Kapal induk bertenaga nuklir milik Angkatan Laut Amerika Serikat, USS Nimitz, dilaporkan memasuki kawasan Laut Karibia bersama kelompok tempurnya di tengah meningkatnya ketegangan antara Amerika Serikat dan Kuba. Kehadiran armada tempur raksasa itu langsung memicu spekulasi internasional mengenai kemungkinan tekanan militer Washington terhadap pemerintahan Kuba.
Pengerahan USS Nimitz terjadi di saat hubungan kedua negara kembali memanas setelah Presiden AS Donald Trump meningkatkan retorika keras terhadap pemerintah komunis Kuba. Situasi tersebut menimbulkan kekhawatiran baru terkait potensi eskalasi geopolitik di kawasan Karibia.
Kelompok tempur USS Nimitz membawa berbagai alutsista modern, termasuk jet tempur F/A-18E Super Hornet, pesawat peperangan elektronik EA-18G Growler, hingga pesawat logistik C-2A Greyhound. Armada tersebut juga dikawal kapal perusak USS Gridley dan kapal tanker pengisian bahan bakar USNS Patuxent.
Komando Selatan Amerika Serikat atau United States Southern Command (SOUTHCOM) mengonfirmasi pengerahan armada tersebut melalui pernyataan resmi di media sosial. Mereka menyebut USS Nimitz merupakan salah satu kapal induk paling berpengalaman yang telah menjalankan berbagai operasi militer di banyak kawasan dunia.
“Selamat datang di Karibia, Gugus Tempur Kapal Induk Nimitz,” tulis SOUTHCOM dalam unggahan resminya.

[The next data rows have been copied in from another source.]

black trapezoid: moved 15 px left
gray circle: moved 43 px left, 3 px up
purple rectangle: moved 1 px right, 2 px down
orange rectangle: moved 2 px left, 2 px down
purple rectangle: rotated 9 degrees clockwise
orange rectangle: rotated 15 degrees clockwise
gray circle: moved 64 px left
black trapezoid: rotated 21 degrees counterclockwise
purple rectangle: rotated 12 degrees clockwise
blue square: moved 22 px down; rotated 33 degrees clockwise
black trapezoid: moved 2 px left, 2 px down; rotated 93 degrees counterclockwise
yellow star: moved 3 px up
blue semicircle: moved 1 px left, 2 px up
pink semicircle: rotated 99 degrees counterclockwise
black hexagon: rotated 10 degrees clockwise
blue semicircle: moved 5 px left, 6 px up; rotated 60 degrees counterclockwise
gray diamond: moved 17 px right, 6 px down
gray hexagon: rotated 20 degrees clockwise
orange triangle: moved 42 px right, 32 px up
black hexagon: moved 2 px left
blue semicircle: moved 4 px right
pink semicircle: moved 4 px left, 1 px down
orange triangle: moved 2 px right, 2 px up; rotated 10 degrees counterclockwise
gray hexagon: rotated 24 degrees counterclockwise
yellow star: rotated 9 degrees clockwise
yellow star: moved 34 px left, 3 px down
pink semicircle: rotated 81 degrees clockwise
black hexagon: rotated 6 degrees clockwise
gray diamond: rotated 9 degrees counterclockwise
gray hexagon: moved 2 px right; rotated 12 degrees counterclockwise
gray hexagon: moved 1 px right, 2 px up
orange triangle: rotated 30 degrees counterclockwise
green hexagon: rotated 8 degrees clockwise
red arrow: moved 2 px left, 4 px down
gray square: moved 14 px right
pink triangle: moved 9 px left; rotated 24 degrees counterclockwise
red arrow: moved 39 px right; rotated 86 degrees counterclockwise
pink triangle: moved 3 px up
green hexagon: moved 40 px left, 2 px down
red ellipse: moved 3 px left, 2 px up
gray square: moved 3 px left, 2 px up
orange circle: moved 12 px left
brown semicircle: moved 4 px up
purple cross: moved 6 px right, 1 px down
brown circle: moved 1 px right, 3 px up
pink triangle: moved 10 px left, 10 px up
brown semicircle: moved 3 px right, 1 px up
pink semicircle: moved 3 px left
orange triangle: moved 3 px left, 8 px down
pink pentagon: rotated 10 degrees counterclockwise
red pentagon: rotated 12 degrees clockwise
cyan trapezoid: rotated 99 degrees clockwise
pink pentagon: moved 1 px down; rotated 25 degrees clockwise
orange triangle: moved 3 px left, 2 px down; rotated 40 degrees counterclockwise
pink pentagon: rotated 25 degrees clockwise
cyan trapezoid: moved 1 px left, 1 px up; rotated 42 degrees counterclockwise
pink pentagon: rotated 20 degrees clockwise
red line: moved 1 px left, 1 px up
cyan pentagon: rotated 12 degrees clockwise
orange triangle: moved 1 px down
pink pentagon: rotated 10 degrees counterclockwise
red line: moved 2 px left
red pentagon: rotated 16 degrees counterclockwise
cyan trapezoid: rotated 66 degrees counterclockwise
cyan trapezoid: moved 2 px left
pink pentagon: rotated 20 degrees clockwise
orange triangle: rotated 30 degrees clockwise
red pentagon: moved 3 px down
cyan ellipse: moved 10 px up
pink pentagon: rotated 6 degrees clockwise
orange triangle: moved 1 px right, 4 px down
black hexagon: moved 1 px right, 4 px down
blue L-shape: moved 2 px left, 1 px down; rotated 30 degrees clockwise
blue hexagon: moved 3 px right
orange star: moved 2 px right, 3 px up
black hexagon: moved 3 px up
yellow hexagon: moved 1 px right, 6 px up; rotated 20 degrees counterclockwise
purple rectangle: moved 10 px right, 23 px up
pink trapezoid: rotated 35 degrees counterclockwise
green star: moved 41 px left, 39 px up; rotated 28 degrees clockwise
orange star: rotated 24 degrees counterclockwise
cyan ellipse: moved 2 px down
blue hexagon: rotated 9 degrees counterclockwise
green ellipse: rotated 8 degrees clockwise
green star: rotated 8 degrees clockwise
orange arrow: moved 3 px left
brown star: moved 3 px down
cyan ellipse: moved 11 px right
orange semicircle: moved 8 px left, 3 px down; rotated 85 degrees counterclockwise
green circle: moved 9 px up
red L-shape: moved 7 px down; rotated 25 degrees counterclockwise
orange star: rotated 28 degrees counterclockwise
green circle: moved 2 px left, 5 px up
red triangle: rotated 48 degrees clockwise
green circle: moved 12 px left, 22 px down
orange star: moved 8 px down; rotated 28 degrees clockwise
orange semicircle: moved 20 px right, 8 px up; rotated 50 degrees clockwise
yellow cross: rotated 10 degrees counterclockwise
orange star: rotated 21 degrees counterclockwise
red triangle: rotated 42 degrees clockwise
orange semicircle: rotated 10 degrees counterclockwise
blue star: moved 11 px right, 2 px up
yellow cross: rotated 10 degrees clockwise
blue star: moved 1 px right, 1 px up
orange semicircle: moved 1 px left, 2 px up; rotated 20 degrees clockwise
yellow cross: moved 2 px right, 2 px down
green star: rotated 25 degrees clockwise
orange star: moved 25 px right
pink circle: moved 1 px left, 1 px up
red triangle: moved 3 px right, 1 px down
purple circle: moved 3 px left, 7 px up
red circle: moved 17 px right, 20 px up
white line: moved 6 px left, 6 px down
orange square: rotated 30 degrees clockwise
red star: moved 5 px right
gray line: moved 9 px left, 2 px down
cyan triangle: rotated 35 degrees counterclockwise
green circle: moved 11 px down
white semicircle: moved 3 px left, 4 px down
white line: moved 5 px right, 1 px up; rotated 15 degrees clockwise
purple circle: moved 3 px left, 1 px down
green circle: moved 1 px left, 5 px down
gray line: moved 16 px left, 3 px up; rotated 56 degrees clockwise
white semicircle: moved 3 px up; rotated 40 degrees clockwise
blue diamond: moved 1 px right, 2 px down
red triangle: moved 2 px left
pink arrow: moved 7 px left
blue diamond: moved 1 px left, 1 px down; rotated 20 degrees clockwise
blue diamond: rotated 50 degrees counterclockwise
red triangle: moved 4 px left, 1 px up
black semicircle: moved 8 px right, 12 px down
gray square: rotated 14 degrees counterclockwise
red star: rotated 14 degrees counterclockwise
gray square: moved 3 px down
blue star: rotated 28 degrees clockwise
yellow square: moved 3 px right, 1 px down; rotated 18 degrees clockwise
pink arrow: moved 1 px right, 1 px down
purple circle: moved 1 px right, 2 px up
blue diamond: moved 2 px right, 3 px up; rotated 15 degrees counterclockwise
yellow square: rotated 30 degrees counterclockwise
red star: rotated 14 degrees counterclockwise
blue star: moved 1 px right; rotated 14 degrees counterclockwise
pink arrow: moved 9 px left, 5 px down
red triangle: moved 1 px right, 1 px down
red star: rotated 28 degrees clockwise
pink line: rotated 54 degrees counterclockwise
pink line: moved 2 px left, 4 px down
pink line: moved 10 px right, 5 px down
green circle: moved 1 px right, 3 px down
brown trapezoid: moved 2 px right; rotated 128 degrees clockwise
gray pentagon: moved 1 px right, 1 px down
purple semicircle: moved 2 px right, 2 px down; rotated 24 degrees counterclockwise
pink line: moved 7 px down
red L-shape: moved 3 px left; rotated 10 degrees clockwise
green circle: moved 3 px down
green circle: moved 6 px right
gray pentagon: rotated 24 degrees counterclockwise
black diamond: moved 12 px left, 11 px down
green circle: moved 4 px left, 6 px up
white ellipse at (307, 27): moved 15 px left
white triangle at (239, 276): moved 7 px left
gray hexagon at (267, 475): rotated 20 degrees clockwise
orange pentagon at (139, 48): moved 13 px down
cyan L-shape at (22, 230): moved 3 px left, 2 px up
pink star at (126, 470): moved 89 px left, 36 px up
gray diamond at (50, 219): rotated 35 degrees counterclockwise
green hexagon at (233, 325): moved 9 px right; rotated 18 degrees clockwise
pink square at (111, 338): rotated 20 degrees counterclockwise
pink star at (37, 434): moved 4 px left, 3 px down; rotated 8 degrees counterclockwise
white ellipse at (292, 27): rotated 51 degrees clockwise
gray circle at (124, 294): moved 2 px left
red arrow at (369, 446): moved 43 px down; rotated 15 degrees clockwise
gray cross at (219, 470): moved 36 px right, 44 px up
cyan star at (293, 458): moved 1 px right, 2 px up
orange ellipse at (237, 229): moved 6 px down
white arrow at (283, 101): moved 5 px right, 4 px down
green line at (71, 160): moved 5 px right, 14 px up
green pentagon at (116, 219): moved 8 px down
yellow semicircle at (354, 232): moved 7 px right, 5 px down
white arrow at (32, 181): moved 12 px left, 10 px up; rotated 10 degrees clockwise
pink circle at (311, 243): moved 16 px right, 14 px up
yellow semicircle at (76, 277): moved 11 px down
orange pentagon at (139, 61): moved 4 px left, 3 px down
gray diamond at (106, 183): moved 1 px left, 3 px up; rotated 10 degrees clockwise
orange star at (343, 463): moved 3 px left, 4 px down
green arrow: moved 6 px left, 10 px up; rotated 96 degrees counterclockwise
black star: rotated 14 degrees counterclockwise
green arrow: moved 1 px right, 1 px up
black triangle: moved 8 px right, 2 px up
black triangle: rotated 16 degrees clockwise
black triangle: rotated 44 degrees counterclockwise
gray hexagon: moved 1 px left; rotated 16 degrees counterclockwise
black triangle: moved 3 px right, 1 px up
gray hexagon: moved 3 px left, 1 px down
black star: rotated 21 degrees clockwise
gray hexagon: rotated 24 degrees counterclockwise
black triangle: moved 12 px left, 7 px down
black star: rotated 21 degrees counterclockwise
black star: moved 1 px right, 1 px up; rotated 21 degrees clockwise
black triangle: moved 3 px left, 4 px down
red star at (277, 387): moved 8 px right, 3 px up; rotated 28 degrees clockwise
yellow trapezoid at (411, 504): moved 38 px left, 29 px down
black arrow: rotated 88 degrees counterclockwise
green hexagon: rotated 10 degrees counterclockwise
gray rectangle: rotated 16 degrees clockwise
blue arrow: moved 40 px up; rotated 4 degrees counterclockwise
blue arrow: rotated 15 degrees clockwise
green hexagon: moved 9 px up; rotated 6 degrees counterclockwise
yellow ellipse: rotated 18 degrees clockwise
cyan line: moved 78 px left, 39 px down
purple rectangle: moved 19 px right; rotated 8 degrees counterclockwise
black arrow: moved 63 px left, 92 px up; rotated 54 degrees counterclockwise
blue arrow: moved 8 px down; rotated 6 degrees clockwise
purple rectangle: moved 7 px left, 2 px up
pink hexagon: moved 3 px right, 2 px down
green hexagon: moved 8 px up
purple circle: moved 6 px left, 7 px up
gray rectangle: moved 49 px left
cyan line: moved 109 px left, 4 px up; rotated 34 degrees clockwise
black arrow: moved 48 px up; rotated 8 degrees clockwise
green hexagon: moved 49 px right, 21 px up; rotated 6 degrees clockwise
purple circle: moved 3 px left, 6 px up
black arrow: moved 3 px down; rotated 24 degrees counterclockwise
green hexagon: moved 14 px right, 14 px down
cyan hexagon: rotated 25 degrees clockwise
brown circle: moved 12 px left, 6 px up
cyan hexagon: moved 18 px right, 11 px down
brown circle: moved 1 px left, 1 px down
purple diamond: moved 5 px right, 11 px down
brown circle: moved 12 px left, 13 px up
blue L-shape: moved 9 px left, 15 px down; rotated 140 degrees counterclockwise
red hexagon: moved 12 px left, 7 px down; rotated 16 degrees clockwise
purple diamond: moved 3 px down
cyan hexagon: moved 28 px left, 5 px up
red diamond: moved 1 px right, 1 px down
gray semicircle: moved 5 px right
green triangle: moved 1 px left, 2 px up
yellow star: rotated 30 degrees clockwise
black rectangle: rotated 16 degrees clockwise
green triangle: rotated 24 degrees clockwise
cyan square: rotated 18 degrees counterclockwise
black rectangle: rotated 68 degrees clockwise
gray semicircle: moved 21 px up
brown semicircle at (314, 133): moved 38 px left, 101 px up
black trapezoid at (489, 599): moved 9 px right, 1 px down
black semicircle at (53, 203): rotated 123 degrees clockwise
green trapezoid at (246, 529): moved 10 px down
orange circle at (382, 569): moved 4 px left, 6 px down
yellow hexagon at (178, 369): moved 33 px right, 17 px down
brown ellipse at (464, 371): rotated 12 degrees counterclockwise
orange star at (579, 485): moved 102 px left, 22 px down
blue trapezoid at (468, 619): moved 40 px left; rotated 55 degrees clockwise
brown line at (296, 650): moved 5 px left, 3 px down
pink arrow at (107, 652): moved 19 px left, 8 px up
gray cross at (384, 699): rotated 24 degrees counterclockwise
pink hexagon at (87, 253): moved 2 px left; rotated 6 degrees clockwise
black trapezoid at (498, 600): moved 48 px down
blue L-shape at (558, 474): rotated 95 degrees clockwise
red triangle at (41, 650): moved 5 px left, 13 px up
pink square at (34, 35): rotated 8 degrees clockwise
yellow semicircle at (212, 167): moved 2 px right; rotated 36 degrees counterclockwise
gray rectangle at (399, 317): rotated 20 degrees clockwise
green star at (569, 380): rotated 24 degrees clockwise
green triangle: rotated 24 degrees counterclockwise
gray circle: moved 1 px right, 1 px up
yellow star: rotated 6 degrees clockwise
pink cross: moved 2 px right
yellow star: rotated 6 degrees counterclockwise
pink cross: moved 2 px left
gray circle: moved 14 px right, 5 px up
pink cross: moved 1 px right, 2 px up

Masuknya USS Nimitz ke Karibia dinilai bukan sekadar operasi rutin militer. Banyak pengamat melihat langkah itu sebagai sinyal politik dan militer dari Washington kepada Havana di tengah memburuknya hubungan bilateral kedua negara.
Ketegangan meningkat setelah Departemen Kehakiman AS mendakwa mantan Presiden Kuba Raul Castro terkait insiden jatuhnya dua pesawat sipil pada tahun 1996 yang menewaskan empat orang. Kasus lama tersebut kembali diangkat di tengah perubahan pendekatan pemerintahan Trump terhadap Kuba.
Donald Trump sendiri menyebut isu Kuba sebagai “momen besar” bagi komunitas Kuba-Amerika dan kelompok yang menginginkan perubahan politik di negara tersebut. Pernyataan itu memperkuat kesan bahwa Washington tengah meningkatkan tekanan terhadap pemerintah Kuba.
Di sisi lain, Menteri Luar Negeri AS Marco Rubio turut memperkeruh situasi setelah mendukung langkah blokade bahan bakar terhadap Kuba. Rubio juga menuding pemerintah komunis Kuba sebagai penyebab utama krisis listrik berkepanjangan yang terjadi di negara tersebut.
Situasi semakin sensitif setelah Direktur Central Intelligence Agency (CIA) John Ratcliffe dilaporkan bertemu dengan pejabat Kuba. Dalam pertemuan itu, Ratcliffe disebut memperingatkan bahwa peluang dialog antara kedua negara tidak akan terbuka selamanya.
Hingga kini belum ada tanda-tanda pengerahan militer akan berkembang menjadi operasi langsung terhadap Kuba. Namun kehadiran USS Nimitz di Laut Karibia tetap dipandang sebagai pesan strategis kuat dari Amerika Serikat di tengah meningkatnya tekanan diplomatik dan politik terhadap Havana.